I recently read the principal $G$-bundle construction on a smooth manifold $M$, where $G$ is a Lie group.

To understand them better, I am looking for some applications.

Can the principal $G$-bundle help us get some usual bundle constructions, for example tensor product of two vector bundles, the pullback bundle etc?

Right now, the constructions I have seen are specific to each type of construction. If I want the tensor product of two vector bundles $E$ and $F$ over a smooth manifold $M$, I start from scratch and consider the disjoint union $\bigsqcup_{p\in M} E_p\otimes F_p$ and put trivializations "naturally". Similarly for the dual bundle.

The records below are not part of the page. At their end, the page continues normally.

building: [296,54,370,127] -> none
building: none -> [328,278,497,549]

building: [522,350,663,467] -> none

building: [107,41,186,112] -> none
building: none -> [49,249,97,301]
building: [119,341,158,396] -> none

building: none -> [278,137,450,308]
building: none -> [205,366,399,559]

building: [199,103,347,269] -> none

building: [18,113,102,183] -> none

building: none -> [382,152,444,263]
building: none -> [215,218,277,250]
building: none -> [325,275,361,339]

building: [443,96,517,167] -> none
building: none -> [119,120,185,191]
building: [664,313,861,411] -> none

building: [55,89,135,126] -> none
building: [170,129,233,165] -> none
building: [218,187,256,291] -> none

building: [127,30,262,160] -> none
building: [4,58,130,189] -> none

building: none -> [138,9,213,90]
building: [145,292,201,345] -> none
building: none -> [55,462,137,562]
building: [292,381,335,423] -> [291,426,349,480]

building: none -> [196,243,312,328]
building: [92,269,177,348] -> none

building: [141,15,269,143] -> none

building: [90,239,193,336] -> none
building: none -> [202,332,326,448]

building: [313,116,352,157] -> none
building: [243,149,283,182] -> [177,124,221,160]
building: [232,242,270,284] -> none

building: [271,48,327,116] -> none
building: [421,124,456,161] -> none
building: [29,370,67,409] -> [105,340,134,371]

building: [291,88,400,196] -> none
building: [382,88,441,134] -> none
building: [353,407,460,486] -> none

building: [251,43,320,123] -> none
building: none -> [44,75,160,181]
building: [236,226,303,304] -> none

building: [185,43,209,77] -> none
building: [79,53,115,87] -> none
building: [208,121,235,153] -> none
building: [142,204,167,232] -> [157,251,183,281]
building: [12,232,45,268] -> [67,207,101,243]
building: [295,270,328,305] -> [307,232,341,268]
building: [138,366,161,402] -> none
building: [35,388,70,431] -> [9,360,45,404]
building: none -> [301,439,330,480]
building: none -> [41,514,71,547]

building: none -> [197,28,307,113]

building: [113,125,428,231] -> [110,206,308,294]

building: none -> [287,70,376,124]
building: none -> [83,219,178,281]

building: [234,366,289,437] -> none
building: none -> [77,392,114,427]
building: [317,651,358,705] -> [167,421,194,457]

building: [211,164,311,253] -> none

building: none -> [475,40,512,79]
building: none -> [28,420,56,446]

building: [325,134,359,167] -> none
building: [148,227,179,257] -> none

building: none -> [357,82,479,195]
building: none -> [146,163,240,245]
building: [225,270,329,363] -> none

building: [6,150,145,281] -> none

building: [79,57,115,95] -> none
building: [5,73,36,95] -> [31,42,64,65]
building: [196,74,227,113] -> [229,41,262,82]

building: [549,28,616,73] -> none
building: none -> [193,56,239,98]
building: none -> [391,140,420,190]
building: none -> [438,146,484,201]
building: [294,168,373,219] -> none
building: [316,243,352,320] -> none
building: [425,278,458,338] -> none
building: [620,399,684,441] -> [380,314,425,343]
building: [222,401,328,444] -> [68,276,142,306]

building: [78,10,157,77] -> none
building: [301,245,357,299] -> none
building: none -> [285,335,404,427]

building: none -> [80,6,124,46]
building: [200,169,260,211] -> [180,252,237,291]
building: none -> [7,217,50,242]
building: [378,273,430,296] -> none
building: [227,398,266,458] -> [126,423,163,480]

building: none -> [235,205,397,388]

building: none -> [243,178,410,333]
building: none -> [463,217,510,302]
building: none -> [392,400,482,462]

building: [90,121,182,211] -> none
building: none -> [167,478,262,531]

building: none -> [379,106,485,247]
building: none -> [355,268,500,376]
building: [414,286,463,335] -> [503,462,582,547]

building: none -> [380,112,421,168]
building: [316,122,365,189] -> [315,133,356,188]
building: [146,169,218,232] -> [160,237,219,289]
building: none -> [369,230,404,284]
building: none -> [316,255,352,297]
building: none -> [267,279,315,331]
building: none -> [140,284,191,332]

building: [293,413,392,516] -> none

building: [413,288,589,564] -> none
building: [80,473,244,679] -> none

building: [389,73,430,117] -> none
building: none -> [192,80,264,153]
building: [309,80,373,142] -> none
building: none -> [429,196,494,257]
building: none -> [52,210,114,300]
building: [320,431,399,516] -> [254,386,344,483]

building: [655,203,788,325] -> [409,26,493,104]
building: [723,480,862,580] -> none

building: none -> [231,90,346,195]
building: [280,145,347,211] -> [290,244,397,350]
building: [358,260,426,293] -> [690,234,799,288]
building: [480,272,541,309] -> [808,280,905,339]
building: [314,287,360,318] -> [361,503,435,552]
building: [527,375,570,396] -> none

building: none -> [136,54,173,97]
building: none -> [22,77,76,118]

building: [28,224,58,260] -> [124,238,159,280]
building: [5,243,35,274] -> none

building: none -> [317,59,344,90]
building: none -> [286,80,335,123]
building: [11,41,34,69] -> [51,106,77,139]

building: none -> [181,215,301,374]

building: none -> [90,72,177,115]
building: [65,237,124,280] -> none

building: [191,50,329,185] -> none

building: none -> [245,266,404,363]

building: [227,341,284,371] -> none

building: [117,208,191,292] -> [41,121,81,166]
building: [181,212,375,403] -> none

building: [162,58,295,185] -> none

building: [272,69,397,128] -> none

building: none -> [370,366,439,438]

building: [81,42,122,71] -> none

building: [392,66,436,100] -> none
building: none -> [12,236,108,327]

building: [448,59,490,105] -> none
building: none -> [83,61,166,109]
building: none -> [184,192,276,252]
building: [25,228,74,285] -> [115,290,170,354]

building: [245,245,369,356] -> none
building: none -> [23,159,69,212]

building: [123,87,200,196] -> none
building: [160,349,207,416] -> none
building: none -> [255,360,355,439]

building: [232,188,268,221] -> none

Is there a unified way to think of these constructions so that all the constructions are dealt with in one shot?

Answer 1

If $f : G \to H$ is a morphism of Lie groups, it induces a functor from principal $G$-bundles to principal $H$-bundles (explicitly, apply $f$ to Cech cocycles). This construction is itself functorial. This subsumes the usual bundle constructions. For example:

• Direct sum comes from morphisms $GL_n \times GL_m \to GL_{n+m}$.
• Tensor product comes from morphisms $GL_n \times GL_m \to GL_{nm}$.
• Dual comes from the inverse transpose morphisms $GL_n \to GL_n$.
• "Underlying real bundle" comes from morphisms $GL_n(\mathbb{C}) \to GL_{2n}(\mathbb{R})$.
• "Complexification" comes from morphisms $GL_n(\mathbb{R}) \to GL_n(\mathbb{C})$.

And so forth.

But the idea of principal bundles has many other applications. Some have a more homotopy-theoretic flavor, e.g. the theory of characteristic classes and reduction of the structure group, while others have a more differential-geometric flavor, e.g. connections and Chern-Weil theory.